ITHIM / ITHIM-R

Development of the ITHIM-R, also known as ITHIM version 3.0. Started in January 2018.
https://ithim.github.io/ITHIM-R/
GNU General Public License v3.0
19 stars 12 forks source link

Synthetic population (stochastic matching of individuals) #22

Open markotainio opened 6 years ago

markotainio commented 6 years ago

Discussion on how to create so called synthetic population that will be used in rest of the calculations.

Synthetic refers here to micro (individual) level data where we have individuals with:

Typically background PA and travel data are collected in different surveys and to create individuals with both we need to match individuals from both datasets to create "synthetic" individuals. This is done using stochastic matching of individuals, based on some predefined attributes (e.g. age, sex, socioeconomic status, location).

Attached to this message you can see description by @AnnaGoodman1 on how she has created synthetic population for METAHIT project using three English datasets:

Also attached is sample on how the data looks for ten sample individuals, and variable descriptions (note, sample doesn't include all the variables).

The idea for ITHIM-R would be to include this stochastic sampling inside the ITHIM-R so that user would need to provide individual level datasets, but ITHIM-R would be able to create synthetic population from these datasets.

0.1a_SPpreparation_Overview_180206.docx

180219_Metahit10000_v3_sample.xlsx variables_v2

gotom22 commented 6 years ago

Thinking out loud, I identify 3 key questions:

  1. Matching/translating of user input data with generic attribute definitions used by the model
  2. How to handle gaps in input data provided by user
  3. "Hierarchy of priorities in how the attributes define the synth. pop" (I try to explain below)

Re 2. I would suggest to translate into "generic domains of (synth.) population attributes" which should help guide data inputs (and processing) (even though, as in above example, attributes across different domains will come from the same sources, like census).

The main reason for this is that eventually the tool will have to be able to handle different levels of detail of input data, or variables with slightly different definitions when coming from different surveys.

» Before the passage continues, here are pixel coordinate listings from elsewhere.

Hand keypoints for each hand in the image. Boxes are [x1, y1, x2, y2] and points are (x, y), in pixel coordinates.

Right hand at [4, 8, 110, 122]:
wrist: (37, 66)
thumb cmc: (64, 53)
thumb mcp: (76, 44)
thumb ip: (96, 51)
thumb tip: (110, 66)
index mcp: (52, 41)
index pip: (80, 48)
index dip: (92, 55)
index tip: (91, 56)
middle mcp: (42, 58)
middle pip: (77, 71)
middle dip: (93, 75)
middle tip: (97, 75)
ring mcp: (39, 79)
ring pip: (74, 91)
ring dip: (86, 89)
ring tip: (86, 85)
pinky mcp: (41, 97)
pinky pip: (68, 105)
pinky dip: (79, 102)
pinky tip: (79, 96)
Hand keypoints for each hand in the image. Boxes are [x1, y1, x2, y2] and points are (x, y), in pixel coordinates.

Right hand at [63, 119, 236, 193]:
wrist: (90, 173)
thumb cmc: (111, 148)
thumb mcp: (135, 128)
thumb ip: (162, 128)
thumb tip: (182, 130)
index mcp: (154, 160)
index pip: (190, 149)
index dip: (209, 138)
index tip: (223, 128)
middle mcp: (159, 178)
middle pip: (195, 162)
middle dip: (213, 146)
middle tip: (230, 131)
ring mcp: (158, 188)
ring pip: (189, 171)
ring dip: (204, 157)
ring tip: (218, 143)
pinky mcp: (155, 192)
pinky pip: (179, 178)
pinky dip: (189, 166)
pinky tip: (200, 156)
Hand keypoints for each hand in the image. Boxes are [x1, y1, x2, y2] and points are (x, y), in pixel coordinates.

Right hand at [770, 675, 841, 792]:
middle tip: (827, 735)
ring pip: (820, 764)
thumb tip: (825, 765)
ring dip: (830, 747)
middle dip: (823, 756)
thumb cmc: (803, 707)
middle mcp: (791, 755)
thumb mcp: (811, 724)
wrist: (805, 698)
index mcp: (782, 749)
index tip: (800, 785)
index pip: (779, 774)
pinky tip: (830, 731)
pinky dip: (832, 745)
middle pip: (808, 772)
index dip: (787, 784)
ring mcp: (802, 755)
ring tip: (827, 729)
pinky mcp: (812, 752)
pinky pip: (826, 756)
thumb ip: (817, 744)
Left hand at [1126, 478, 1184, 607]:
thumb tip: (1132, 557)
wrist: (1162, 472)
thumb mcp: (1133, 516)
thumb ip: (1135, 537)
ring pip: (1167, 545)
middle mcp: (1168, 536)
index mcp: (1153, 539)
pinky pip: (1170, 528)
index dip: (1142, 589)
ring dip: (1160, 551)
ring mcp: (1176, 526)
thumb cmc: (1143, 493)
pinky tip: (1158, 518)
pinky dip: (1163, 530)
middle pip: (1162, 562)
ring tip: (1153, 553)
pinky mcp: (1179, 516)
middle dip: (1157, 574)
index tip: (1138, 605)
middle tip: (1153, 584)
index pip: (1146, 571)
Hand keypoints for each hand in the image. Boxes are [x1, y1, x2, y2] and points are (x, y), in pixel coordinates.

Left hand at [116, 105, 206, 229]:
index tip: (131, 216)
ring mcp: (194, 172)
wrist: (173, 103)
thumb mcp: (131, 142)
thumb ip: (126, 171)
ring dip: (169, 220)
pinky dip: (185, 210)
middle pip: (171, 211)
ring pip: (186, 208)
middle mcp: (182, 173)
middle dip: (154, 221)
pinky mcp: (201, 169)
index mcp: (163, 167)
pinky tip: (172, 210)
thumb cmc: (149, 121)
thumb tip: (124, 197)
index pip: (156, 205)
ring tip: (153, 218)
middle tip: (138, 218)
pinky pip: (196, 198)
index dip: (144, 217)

So we need a similar mapping exercise like discussed for mode definitions #14 , which will match "attribute data provided by user" with "generic attribute definition" used by the model.

For example:

...I imagine above structure would then be reflected in input data module, in synth pop. generation, in exposure estimation, etc. And eventually also reflected in flow chart, a bit like for input data here

Re 2. What if the user does not have:

Re 3. @AnnaGoodman1 's documentation for METAHIT is helpful. Main questions:

gotom22 commented 6 years ago

Do we have a nice, short write-up for the objective of creating a synthetic population?

"Comprehensive health impact assessment requires rich data on various attributes of the assessed population (i.e. socio-demographics, travel behavior, exposures, health). Because such data is typically not available from a single survey, data from multiple sources are merged. Since these data are not from the same individuals (i.e. different survey participants), they are matched by important attributes of participants, like age and sex. The resulting data set is a best possible representation of the local population including all the attributes collected by different surveys. The data records are synthetic because they combine information from multiple persons and assign it to a single, synthetic individual."

(replace as you see fit)

gotom22 commented 6 years ago

some notes from call:

walkabilly commented 6 years ago

Great work @AnnaGoodman1 definitely a challenging problem.

I also think we need to think about possible alternative methods for the matching itself. The current method of randomly selecting and matching one person from the bin of people based on the exact match of characteristics is sub-optimal in my opinion for at least 2 reasons:

  1. The matching has the potential to generate misclassification, with some people being well matched and other people being poorly matched on key variables that will be modelled later. This approach also makes it hard to explore and understand the extent of the misclassification between participants.

  2. Given that users will have different data both in terms of variables but also categories within the same variable that will need to be matched between datasets, creating a generalizable approach using the current matching method will be challenging.

I think exploring propensity score (or other statistical) matching methods could overcome some (hopefully many) of the challenges with this.

AnnaGoodman1 commented 6 years ago

as a quick comment on propensity scores (@walkabilly)

  1. I could see this working particularly well if you were trying to merge in just one variable or a small number of very related variables. this is like what we did in the second metahit match / in the impacts of cycling tool, namely taking the National travel survey, and merging in background physical activity from the active people survey.
  2. it is less obvious to me what this would look like if one were trying to do take individual level data from one place, and give them a full past-week travel diary, i.e. what we did in the first metahit match by taking the census data and then merging in the National travel survey. In this case it seems less obvious to me what you would be looking at propensity for : amount of travel? Pattern of travel? Purposes of travel? modal split of travel?

Happily, the first case is what I think you are trying to do in ithim, so that sounds promising as something to try and I'll be interested to hear where you get to. good luck!